What to produce
Keyword search on "parameter": report each line of the records that contains it.

Source information
-------

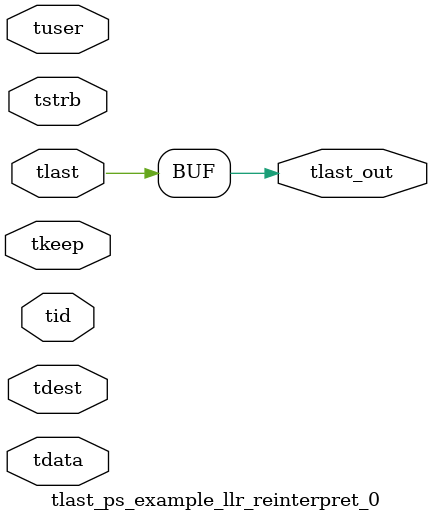
<source format=v>


`timescale 1ps/1ps

module tlast_ps_example_llr_reinterpret_0 #
(
parameter C_S_AXIS_TID_WIDTH   = 1,
parameter C_S_AXIS_TUSER_WIDTH = 0,
parameter C_S_AXIS_TDATA_WIDTH = 0,
parameter C_S_AXIS_TDEST_WIDTH = 0
)
(
input  [(C_S_AXIS_TID_WIDTH   == 0 ? 1 : C_S_AXIS_TID_WIDTH)-1:0       ] tid,
input  [(C_S_AXIS_TDATA_WIDTH == 0 ? 1 : C_S_AXIS_TDATA_WIDTH)-1:0     ] tdata,
input  [(C_S_AXIS_TUSER_WIDTH == 0 ? 1 : C_S_AXIS_TUSER_WIDTH)-1:0     ] tuser,
input  [(C_S_AXIS_TDEST_WIDTH == 0 ? 1 : C_S_AXIS_TDEST_WIDTH)-1:0     ] tdest,
input  [(C_S_AXIS_TDATA_WIDTH/8)-1:0 ] tkeep,
input  [(C_S_AXIS_TDATA_WIDTH/8)-1:0 ] tstrb,
input  [0:0]                                                             tlast,
output                                                                   tlast_out
);

assign tlast_out = {tlast};

endmodule


</source>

-------

Your response
parameter C_S_AXIS_TID_WIDTH   = 1,
parameter C_S_AXIS_TUSER_WIDTH = 0,
parameter C_S_AXIS_TDATA_WIDTH = 0,
parameter C_S_AXIS_TDEST_WIDTH = 0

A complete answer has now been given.